IVM collected in situ data about ions in the local environment around the spacecraft, whereas EUV and FUV were spectrographic imagers. EUV was a 1-dimension limb imager designed to observe height and density of the daytime ionosphere by detecting the glow of oxygen ions and other species at wavelengths between 55 and 85 nm. FUV was a 2-dimension imager that observes the limb and below at 135 and 155 nm, where bright emissions of atomic oxygen and molecular nitrogen are found.

The solar panel produced 780 watts, but the observatory's power consumption ranged between 209 and 265 watts when in science mode.

== Mission operations ==
Once launched, and for the duration of its two-year science mission, the ICON observatory was controlled and operated by the Mission Operations Center (MOC) at the Space Sciences Laboratory at University of California, Berkeley. ICON was placed into a 27.00° inclination orbit, and communications were facilitated through the Tracking and Data Relay Satellite System (TDRSS), NASA's orbiting communications network.
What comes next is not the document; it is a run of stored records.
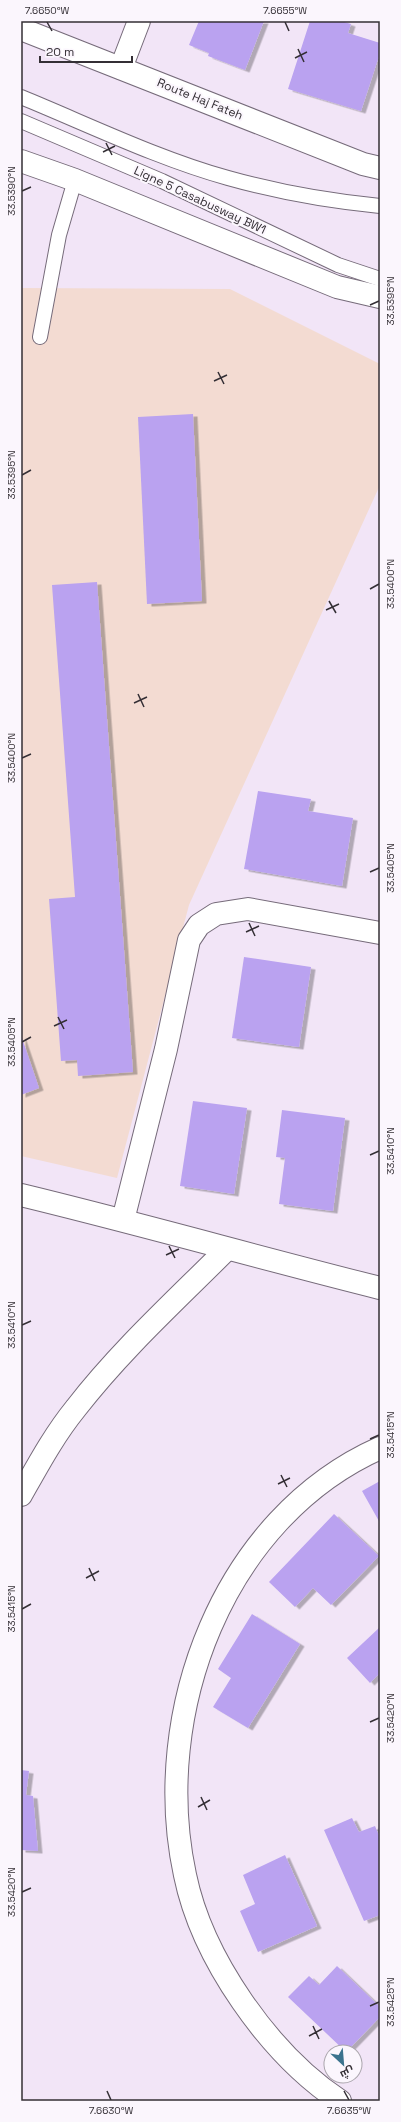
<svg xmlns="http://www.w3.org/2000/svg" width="401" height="2122" viewBox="0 0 401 2122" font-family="'Space Grotesk',Cairo,sans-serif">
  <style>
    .education { fill: #f3dbd2 }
    .building { fill: #baa2f0; filter: url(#shadow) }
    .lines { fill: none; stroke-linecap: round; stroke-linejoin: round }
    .service-casing { stroke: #766b7a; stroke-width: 16 }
    .minor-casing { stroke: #766b7a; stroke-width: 24 }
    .tertiary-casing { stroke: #766b7a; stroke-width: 24 }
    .secondary-casing { stroke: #766b7a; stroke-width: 24 }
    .service { stroke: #fff; stroke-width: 14 }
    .minor { stroke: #fff; stroke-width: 22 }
    .tertiary { stroke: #fff; stroke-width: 22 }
    .secondary { stroke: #fff; stroke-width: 22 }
    .ticks { fill: none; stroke: #342f35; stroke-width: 1.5 }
    .labels { text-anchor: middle; stroke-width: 4; stroke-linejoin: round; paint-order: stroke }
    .street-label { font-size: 12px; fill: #342f35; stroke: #fbf6fd }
    .neatline { fill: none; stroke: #342f35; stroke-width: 1.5 }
    .ticks-label { font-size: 10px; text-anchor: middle; fill: #342f35 }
  </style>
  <defs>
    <filter id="shadow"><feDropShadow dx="4.5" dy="2.5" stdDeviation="0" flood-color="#0004"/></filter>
  </defs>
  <rect width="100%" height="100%" fill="#f2e5f7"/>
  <!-- education -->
  <path class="education" d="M21 288 230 289 380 364V485L189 905 117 1178 21 1156Z"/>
  <!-- building -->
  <g class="building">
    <path d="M199 21H264L245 70 208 56 209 53 189 45Z"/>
    <path d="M310 21H341L351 24 348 33 380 43V53L361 111 288 89Z"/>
    <path d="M193 414 202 601 147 604 138 417Z"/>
    <path d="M97 582 133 1072 78 1076 77 1060 61 1061 49 899 75 897 52 585Z"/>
    <path d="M258 791 311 799 308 811 353 818 342 886 244 869Z"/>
    <path d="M244 957 311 967 299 1047 232 1038Z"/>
    <path d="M21 1035 39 1088 21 1095Z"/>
    <path d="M193 1101 247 1108 234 1194 180 1186Z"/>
    <path d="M282 1110 345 1118 333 1211 279 1204 285 1158 276 1157Z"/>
    <path d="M380 1481V1523L362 1491Z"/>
    <path d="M334 1514 379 1556 331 1605 313 1588 295 1607 269 1582Z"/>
    <path d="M252 1614 300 1644 248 1728 213 1707 231 1678 218 1669Z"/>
    <path d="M380 1627V1673L370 1683 347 1658Z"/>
    <path d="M21 1770 29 1771 26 1795 33 1796 38 1851 21 1850Z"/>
    <path d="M352 1818 359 1832 375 1826 380 1838V1915L364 1921 324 1830Z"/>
    <path d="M285 1855 317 1926 258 1952 240 1911 255 1904 243 1875Z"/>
    <path d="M337 1966 380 2007V2017L346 2052 288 1997 309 1976 319 1985Z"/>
  </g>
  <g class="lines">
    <!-- service casing -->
    <g class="service-casing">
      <g id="service">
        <path d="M21 97C87 124 159 159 228 178 278 192 328 201 380 206"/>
        <path d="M21 121 162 181 338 265 380 279"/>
        <path d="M40 337 59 235 75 180"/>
      </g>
    </g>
    <!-- minor casing -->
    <g class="minor-casing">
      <g id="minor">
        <path d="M121 68 139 21"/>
        <path d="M123 1220 166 1049 189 940 199 925 216 914 248 909 380 933"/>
        <path d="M21 1495C38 1465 54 1435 76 1408 121 1350 175 1301 227 1249"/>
        <path d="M340 2101C269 2054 202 1958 185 1875 150 1713 223 1518 380 1448"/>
      </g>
    </g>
    <!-- tertiary casing -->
    <g class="tertiary-casing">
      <path id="tertiary" d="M21 1195C141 1224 260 1258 380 1288"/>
    </g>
    <!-- secondary casing -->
    <g class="secondary-casing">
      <g id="secondary">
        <path d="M21 29 363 164 380 168"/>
        <path d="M21 161 75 180 337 287 380 297"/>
      </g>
    </g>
    <!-- service -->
    <use href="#service" class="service"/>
    <!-- minor -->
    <use href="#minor" class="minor"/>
    <!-- tertiary -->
    <use href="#tertiary" class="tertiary"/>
    <!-- secondary -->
    <use href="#secondary" class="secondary"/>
  </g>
  <!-- ticks -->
  <path class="ticks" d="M47 22 52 31M285 22 289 31M298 49 304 62M295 58 307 52M106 143 112 155M103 152 115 146M22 191 31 187M370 305 379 301M218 372 224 384M214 381 227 375M22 475 31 470M370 589 379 584M329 601 336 613M326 610 339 604M138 694 144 707M134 703 147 697M22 758 31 754M370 872 379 868M249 923 255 936M246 932 259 926M58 1017 64 1029M54 1026 67 1020M22 1042 31 1037M370 1155 379 1151M169 1246 175 1258M166 1255 179 1249M22 1325 31 1321M370 1439 379 1435M281 1475 287 1487M278 1484 290 1478M89 1568 95 1581M86 1578 99 1571M22 1609 31 1604M370 1722 379 1718M201 1797 207 1810M198 1807 210 1800M22 1892 31 1888M370 2006 379 2002M313 2026 319 2039M309 2036 322 2029M107 2091 111 2100M344 2091 349 2100"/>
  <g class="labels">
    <!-- street labels -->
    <g class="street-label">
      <text transform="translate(200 99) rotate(22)" y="4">Route Haj Fateh</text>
      <text transform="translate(200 200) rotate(25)" y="4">Ligne 5 Casabusway BW1</text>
    </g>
  </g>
  <!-- border -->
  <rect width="401" height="2122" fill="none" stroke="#fbf6fd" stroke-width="44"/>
  <!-- north arrow -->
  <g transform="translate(343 2064) rotate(154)"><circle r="19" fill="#fbf6fd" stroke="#aba6ad"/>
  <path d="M0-3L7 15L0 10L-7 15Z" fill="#3b738e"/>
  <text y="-6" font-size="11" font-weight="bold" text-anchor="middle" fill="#342f35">ش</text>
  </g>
  <!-- scale -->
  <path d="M40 56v6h92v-6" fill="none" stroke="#342f35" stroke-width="2"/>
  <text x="46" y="56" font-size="12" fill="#342f35" stroke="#fbf6fd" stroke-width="3" paint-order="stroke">20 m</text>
  <rect x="22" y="22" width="357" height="2078" class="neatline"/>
  <g class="ticks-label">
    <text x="47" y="14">7.6650°W</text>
    <text x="285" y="14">7.6655°W</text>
    <text transform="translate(11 191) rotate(-90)" y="4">33.5390°N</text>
    <text transform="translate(390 301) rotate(-90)" y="4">33.5395°N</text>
    <text transform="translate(11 475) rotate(-90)" y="4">33.5395°N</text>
    <text transform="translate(390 584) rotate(-90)" y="4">33.5400°N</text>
    <text transform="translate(11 758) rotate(-90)" y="4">33.5400°N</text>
    <text transform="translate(390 868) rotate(-90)" y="4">33.5405°N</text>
    <text transform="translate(11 1042) rotate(-90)" y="4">33.5405°N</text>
    <text transform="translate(390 1151) rotate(-90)" y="4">33.5410°N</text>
    <text transform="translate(11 1325) rotate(-90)" y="4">33.5410°N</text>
    <text transform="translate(390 1435) rotate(-90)" y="4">33.5415°N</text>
    <text transform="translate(11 1609) rotate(-90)" y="4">33.5415°N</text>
    <text transform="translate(390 1718) rotate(-90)" y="4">33.5420°N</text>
    <text transform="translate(11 1892) rotate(-90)" y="4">33.5420°N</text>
    <text transform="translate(390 2002) rotate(-90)" y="4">33.5425°N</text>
    <text x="111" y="2114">7.6630°W</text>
    <text x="349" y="2114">7.6635°W</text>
  </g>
</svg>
Ground contacts with ICON were performed mainly from the Berkeley Ground Station, an 11 m dish, with backup contacts out of Wallops Flight Facility (WFF), Virginia and Santiago, Chile.

== Loss of contact and failure ==
The NASA ICON team unexpectedly lost contact with the spacecraft on 25 November 2022. A fail-safe system, designed to reset the spacecraft computer after 8 days with no receipt of commands from the ground, failed to restore communications after it elapsed on 5 December 2022. On 24 July 2024, NASA formally declared that the mission had ended. It was concluded there were 3 possible causes of spacecraft failure. A failure of a card in master avionics unit; power bus fault; or a design failure, part failure, or MMOD strike to MAU or power bus parts.